Young Magic – Breathing Statues (Carpark Records)

Like being seduced by a ghostly hallucination and led through a history of trip-hop

Released May 6th, 2014 via Carpark / By Ian Stanley
Young Magic – Breathing Statues (Carpark Records) Young Magic are described by their press release as “the sonic pairing between Indonesian vocalist, Melati Melay and Australian producer, Isaac Emmanuel.” It’s a pretty fair assessment, given that much of Breathing Statues comes off as like being seduced by a ghostly hallucination from another plane of life and being led through a history of chilled out trip-hop.

There are hints of Tricky – but in reverse – on the ghostly and effortlessly cool ‘Mythnomer’. ‘Something in the Water’ has the groove of hip-moving synths, and along with ‘Ageless’ echoes the popping beats of the 1980s with splashes of harp. There’s even a hint of CocoRosie, at their most electronic, in there.

The clashing guitars and pinball springs of ‘Cobra’ and repeated drone of “I’ll ask you to believe it” provide a bridge to a floaty Caribou-esque chorus on ‘Holographic’. Then the album wanders into Zero 7 territory with cello and waving violins on ‘Waiting for the Ground to Open.’

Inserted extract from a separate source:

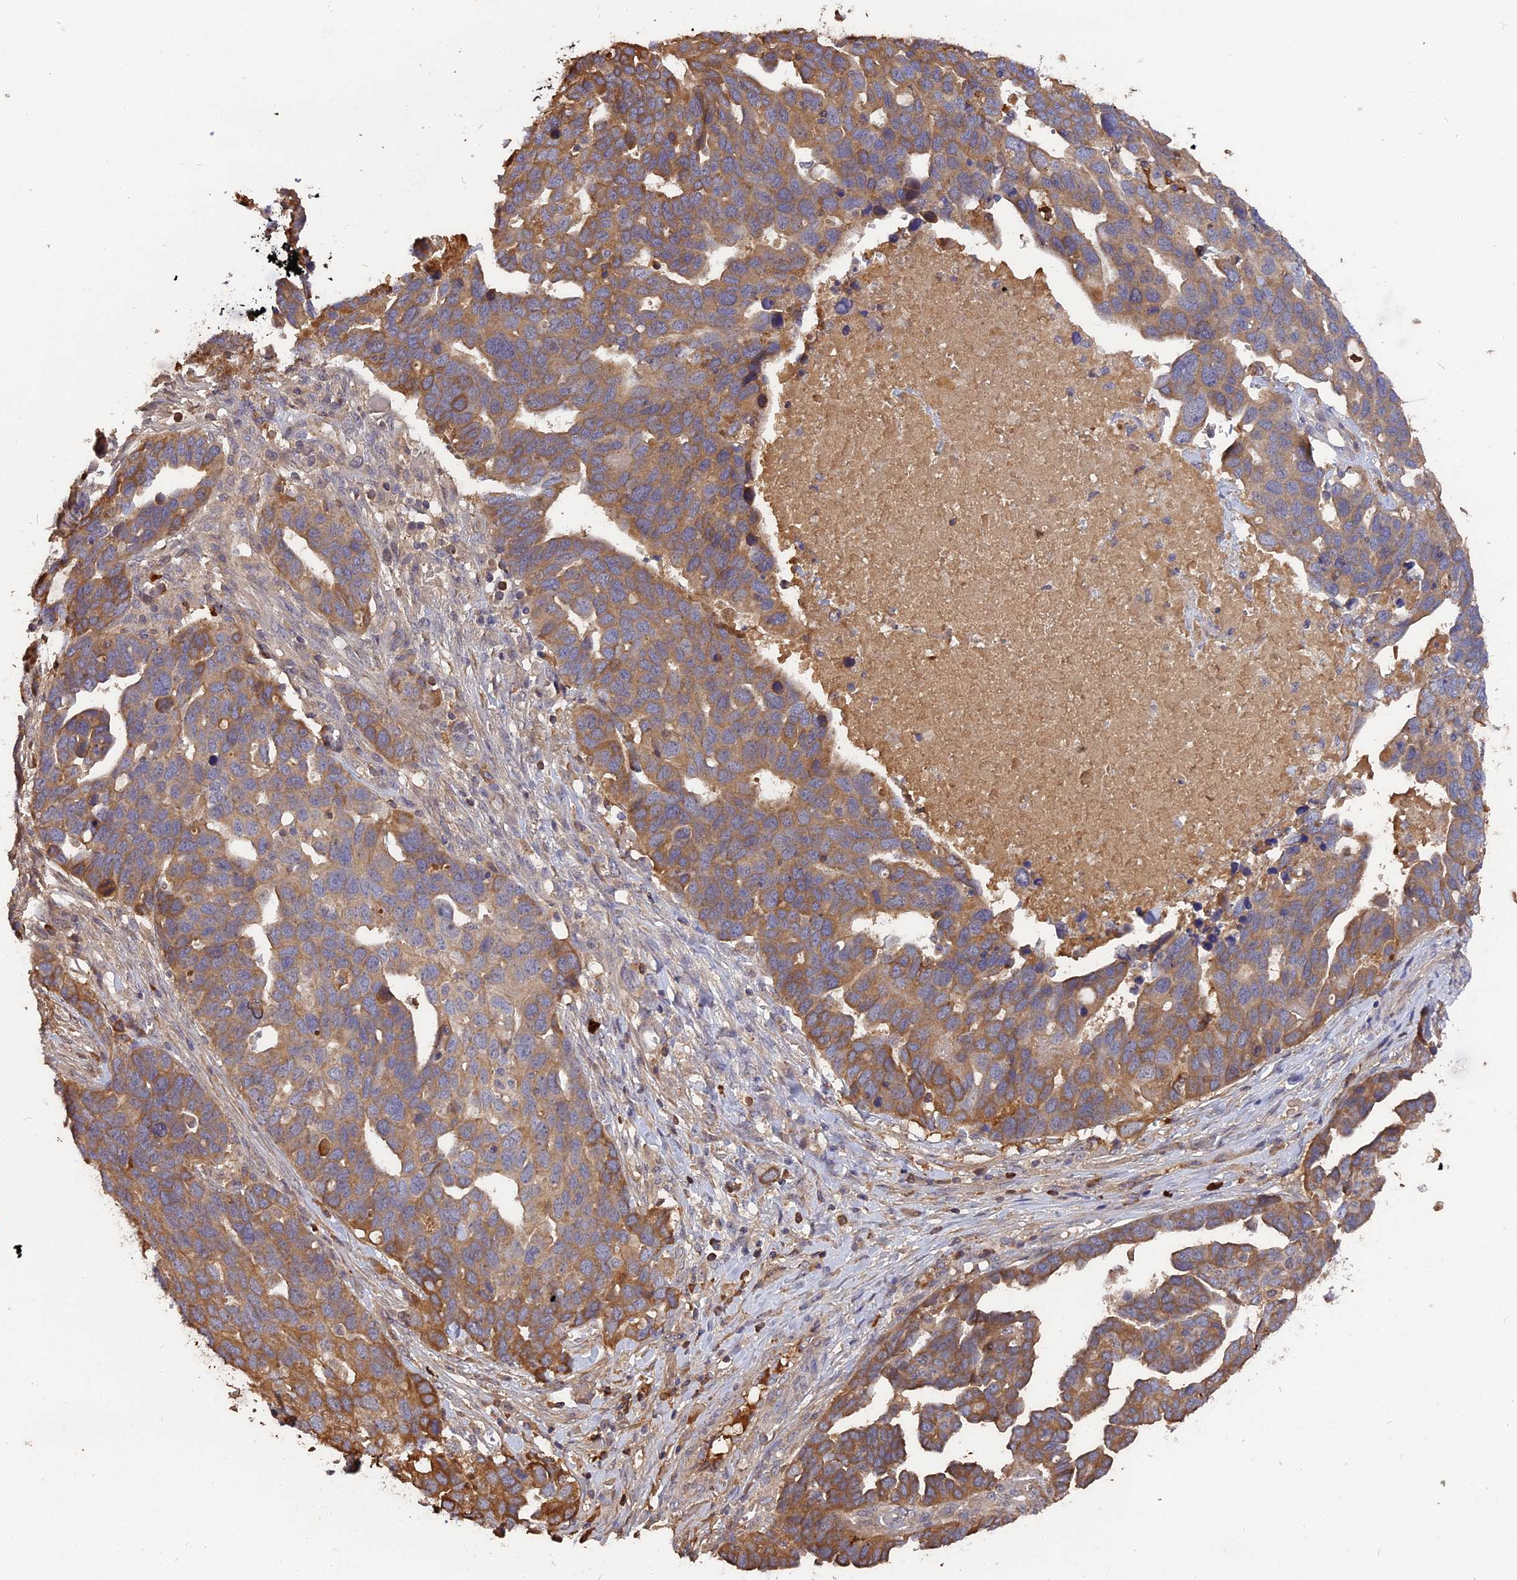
{"staining": {"intensity": "moderate", "quantity": ">75%", "location": "cytoplasmic/membranous"}, "tissue": "ovarian cancer", "cell_type": "Tumor cells", "image_type": "cancer", "snomed": [{"axis": "morphology", "description": "Cystadenocarcinoma, serous, NOS"}, {"axis": "topography", "description": "Ovary"}], "caption": "Tumor cells demonstrate medium levels of moderate cytoplasmic/membranous positivity in about >75% of cells in ovarian serous cystadenocarcinoma.", "gene": "ERMAP", "patient": {"sex": "female", "age": 54}}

There are plenty of diverse influences here, and that could also be a result of recording the album in several countries – Morocco, France, Czech Republic, Australia, Iceland and their home in New York – breathing in heavily the European as well as African and American tones.

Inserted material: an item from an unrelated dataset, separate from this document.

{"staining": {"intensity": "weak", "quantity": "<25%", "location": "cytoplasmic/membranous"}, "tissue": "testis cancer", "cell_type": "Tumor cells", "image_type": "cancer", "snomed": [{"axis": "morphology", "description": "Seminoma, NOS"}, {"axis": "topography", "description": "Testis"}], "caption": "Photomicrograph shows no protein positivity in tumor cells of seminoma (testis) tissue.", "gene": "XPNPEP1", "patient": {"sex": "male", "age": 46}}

In short, there are plenty of sounds borrowed from a history of chilled-out electronic music and continents here, but Young Magic have a way of bringing it all together so that Breathing Statues flows and doesn’t sound like a compilation album.

The music is very well produced, details of harp and violins always leaning towards styles, but never fully committing to one repeated model and synths with belly rumbling bass creep in, out and along the most satisfyingly progressive songs on the LP.

It’s all of this variation across sounds and layers of influence that make Breathing Statues a grower of an album. Instantly seduced by a number of songs to give the remainder of the album time, each listen reveals more layers to enjoy. As a result, Young Magic’s second album is solid and, with some marvellously teasing songs, seductive enough for people to keep listening.